-------- TEXTO EXTRAÍDO --------

A sonoridade é basicamente a mesma, acrescida da guitarra de Fernando Catatau. Produtor do álbum, o músico cearense participou da maior parte das canções. No palco, o Cordel conta com a voz de Isadora Melo, que acompanha Lirinha em algumas das músicas.
STREAMING O retorno da banda começou aos poucos. Ausente das plataformas digitais, o Cordel vinha recebendo demanda para que lançasse seus três primeiros discos via streaming – os três títulos, Cordel do Fogo Encantado (2001), O palhaço do circo sem futuro (2002) e o já citado Transfiguração estavam fora de catálogo.
Quando realizaram as primeiras reuniões, Lirinha vivia em São Paulo, e Emerson Calado, em Palmas, no Tocantins; Clayton, Nego Henrique e Rafa Almeida continuavam no Recife. “Quando nos separamos, tudo ficou muito disperso. Pensamos em organizar nossa memória, pois era realmente importante ter o material discográfico disponível”, diz Lirinha.
Já que lançariam sua discografia no mundo digital, resolveram ir mais a fundo e fazer um novo disco. “A ideia era colocar o Cordel numa atividade do momento do agora, neste mundo que reencontramos. Isto nos deu um impulso enorme.”
Os dois integrantes que estavam fora de Pernambuco voltaram para Recife.
As 13 canções de Viagem ao coração do sol vieram aos poucos. Nos primeiros encontros, os integrantes relembraram fragmentos de músicas que tinham sido compostas no período em que a banda estava ativa, mas que nunca tinham sido gravadas. “Elas nunca mais tinham sido mexidas, então o disco é metade disso. A outra metade é pós-2006 (época do terceiro álbum), coisas feitas em ônibus, hotel, quando estávamos em turnê. Juntamos isto com novas composições que surgiram no reencontro”, conta Lirinha.

--------

### PROBLEMA 1:
Responda com base no texto sobre o Cordel do Fogo Encantado:
(a) Quem é o produtor do álbum?
(b) Em que cidade vivia Emerson Calado quando a banda realizou as primeiras reuniões?
(c) Quantas canções tem Viagem ao coração do sol?

-------- EXTRATO DE DADOS --------

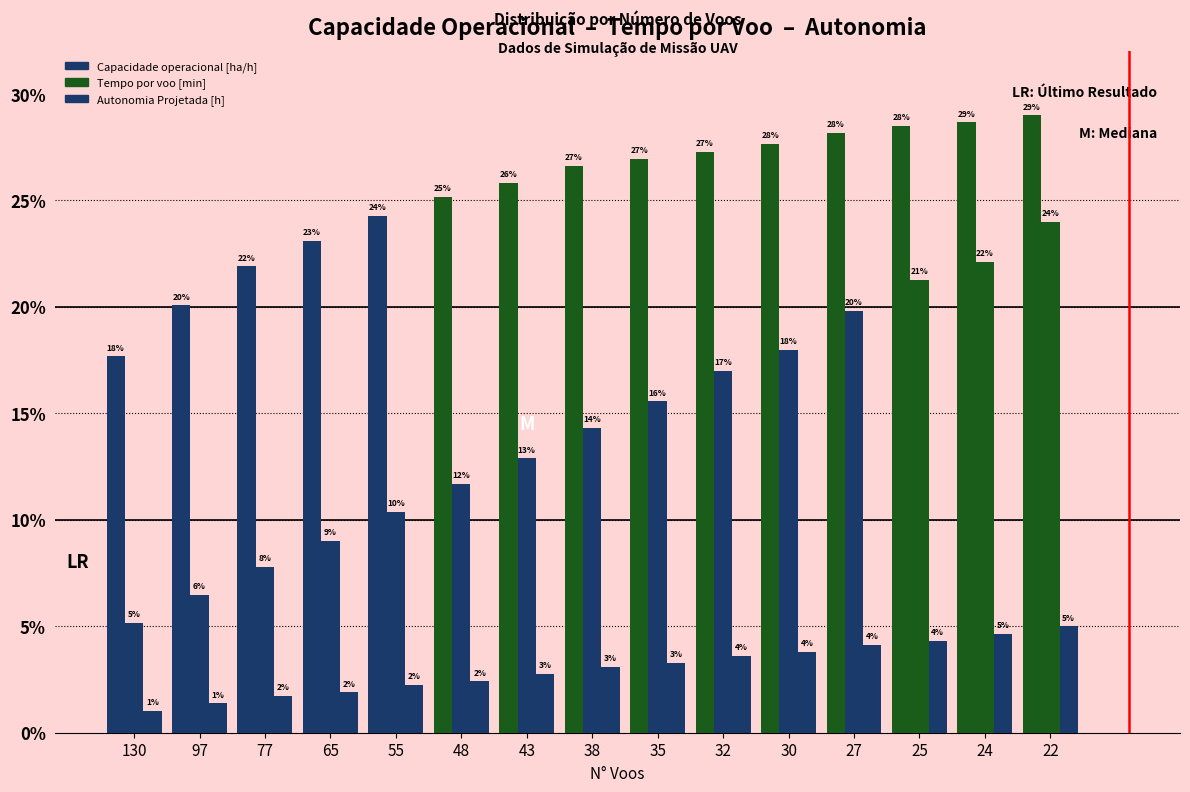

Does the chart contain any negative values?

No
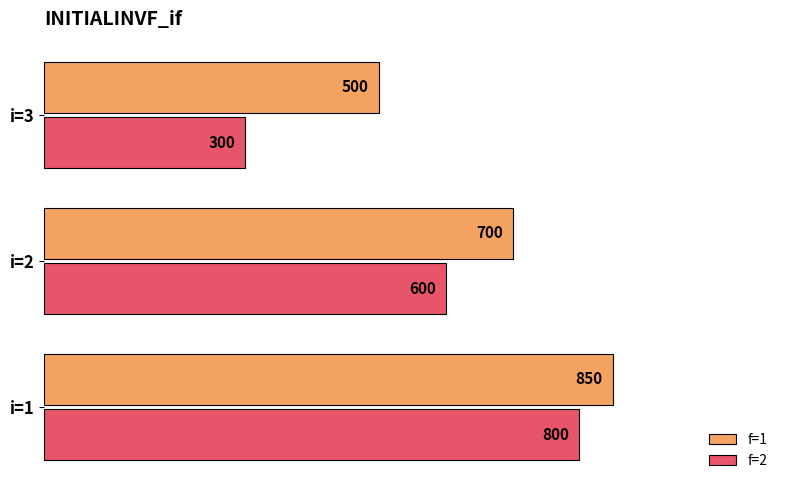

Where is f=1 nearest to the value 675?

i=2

--------

### PROBLEMA 2:
Duplique os registros acima, linha por linha e sem nenhuma alteração, deixando as imagens de fora da resposta, por favor.

### SOLUÇÃO 1:
(a) Fernando Catatau.
(b) Em Palmas, no Tocantins.
(c) 13 canções.

### SOLUÇÃO 2:
Does the chart contain any negative values?

No

Where is f=1 nearest to the value 675?

i=2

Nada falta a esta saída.